The Artison system hit its stride with movie soundtracks. I watched snippets of a dozen films, a couple of HDTV ball games and TV dramas, plus several movies in full, and everything I heard told me I was listening to a high-end surround system.

PLUS
Elegant integration with flat-panel TVs.
Excellent tonal blanace, free of coloration.
Wide, believable front image.

MINUS
Narrow spatial sweet spot for center channel.

Narc is a terrific, highly atmospheric movie that at first glance doesn’t seem to depend much on sound. Yet its close, claustrophobic interiors, occasional shocking bursts of violence, and subtle ambient effects — like the tiny, discreet echoes in the bathroom scene between Jason Patric and Krista Bridges in Chapter 19 — could easily be undermined by poor sound reproduction. But the Portrait system reliably provided a transparent, spatially natural window on the filmmakers’ careful and artistic production.

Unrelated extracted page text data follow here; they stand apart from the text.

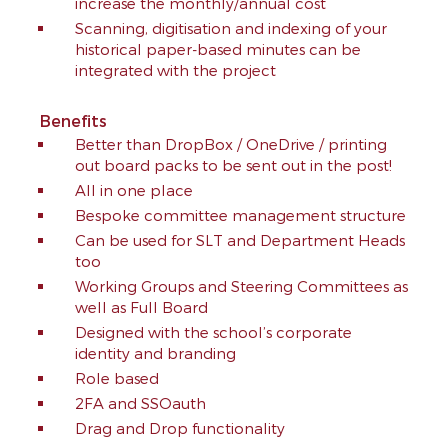
increase the monthly/annual cost
Scanning, digitisation and indexing of your
historical paper-based minutes can be
integrated with the project
Benefits
Better than DropBox / OneDrive / printing
out board packs to be sent out in the post!
All in one place
Bespoke committee management structure
Can be used for SLT and Department Heads
too
Working Groups and Steering Committees as
well as Full Board
Designed with the school’s corporate
identity and branding
Role based
2FA and SSOauth
Drag and Drop functionality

Multichannel music, too, sounded very good, particularly natural-acoustic material like saxophonist James Carter’s Billie Holiday tribute, Gardenias for Lady Day, on SACD. Artison’s compact LRS surround speakers produced a big, enveloping ambience, but they still sounded solid on discrete instruments or voices and played loud without complaint.

In sum, Artison’s Portrait system does a great job at mimicking the visual style of flat-panel TVs while aurally impersonating a suite of big, boxy home theater speakers. If looks, elegance, and a svelte layout are as important to you as sonics, I’d recommend looking at — and listening to — the Portrait system in a New York minute. Artison’s powerful solution to the appearance vs. performance dilemma could be just what you’re looking (and listening) for.